(Data taken from a dataset)
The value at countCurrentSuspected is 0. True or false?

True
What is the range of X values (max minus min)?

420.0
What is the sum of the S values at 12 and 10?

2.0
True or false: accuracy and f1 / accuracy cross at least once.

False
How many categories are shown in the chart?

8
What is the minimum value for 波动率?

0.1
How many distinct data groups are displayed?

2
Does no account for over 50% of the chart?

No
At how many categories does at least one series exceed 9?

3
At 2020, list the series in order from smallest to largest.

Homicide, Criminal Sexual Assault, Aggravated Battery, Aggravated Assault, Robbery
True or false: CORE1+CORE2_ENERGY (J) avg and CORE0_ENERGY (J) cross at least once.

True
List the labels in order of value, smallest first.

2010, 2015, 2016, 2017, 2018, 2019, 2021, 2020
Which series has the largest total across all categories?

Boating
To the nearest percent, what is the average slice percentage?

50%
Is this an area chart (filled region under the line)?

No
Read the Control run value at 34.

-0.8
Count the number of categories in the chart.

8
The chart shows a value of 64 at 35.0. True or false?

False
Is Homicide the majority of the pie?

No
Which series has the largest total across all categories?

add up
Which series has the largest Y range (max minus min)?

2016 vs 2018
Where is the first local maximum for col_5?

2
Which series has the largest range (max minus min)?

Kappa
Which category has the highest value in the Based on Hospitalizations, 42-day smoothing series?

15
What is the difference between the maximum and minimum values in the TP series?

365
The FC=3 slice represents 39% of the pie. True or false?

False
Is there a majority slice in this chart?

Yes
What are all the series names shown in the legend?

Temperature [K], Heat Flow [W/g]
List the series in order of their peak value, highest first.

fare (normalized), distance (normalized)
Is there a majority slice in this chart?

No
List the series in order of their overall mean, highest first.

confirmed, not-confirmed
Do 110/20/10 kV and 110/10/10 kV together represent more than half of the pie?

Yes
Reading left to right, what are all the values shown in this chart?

PROBLEM TO SOLVE: Reproduce all of the data above word for word, from the first line through the last.

TASK SOLUTION:
The value at countCurrentSuspected is 0. True or false?

True
What is the range of X values (max minus min)?

420.0
What is the sum of the S values at 12 and 10?

2.0
True or false: accuracy and f1 / accuracy cross at least once.

False
How many categories are shown in the chart?

8
What is the minimum value for 波动率?

0.1
How many distinct data groups are displayed?

2
Does no account for over 50% of the chart?

No
At how many categories does at least one series exceed 9?

3
At 2020, list the series in order from smallest to largest.

Homicide, Criminal Sexual Assault, Aggravated Battery, Aggravated Assault, Robbery
True or false: CORE1+CORE2_ENERGY (J) avg and CORE0_ENERGY (J) cross at least once.

True
List the labels in order of value, smallest first.

2010, 2015, 2016, 2017, 2018, 2019, 2021, 2020
Which series has the largest total across all categories?

Boating
To the nearest percent, what is the average slice percentage?

50%
Is this an area chart (filled region under the line)?

No
Read the Control run value at 34.

-0.8
Count the number of categories in the chart.

8
The chart shows a value of 64 at 35.0. True or false?

False
Is Homicide the majority of the pie?

No
Which series has the largest total across all categories?

add up
Which series has the largest Y range (max minus min)?

2016 vs 2018
Where is the first local maximum for col_5?

2
Which series has the largest range (max minus min)?

Kappa
Which category has the highest value in the Based on Hospitalizations, 42-day smoothing series?

15
What is the difference between the maximum and minimum values in the TP series?

365
The FC=3 slice represents 39% of the pie. True or false?

False
Is there a majority slice in this chart?

Yes
What are all the series names shown in the legend?

Temperature [K], Heat Flow [W/g]
List the series in order of their peak value, highest first.

fare (normalized), distance (normalized)
Is there a majority slice in this chart?

No
List the series in order of their overall mean, highest first.

confirmed, not-confirmed
Do 110/20/10 kV and 110/10/10 kV together represent more than half of the pie?

Yes
Reading left to right, what are all the values shown in this chart?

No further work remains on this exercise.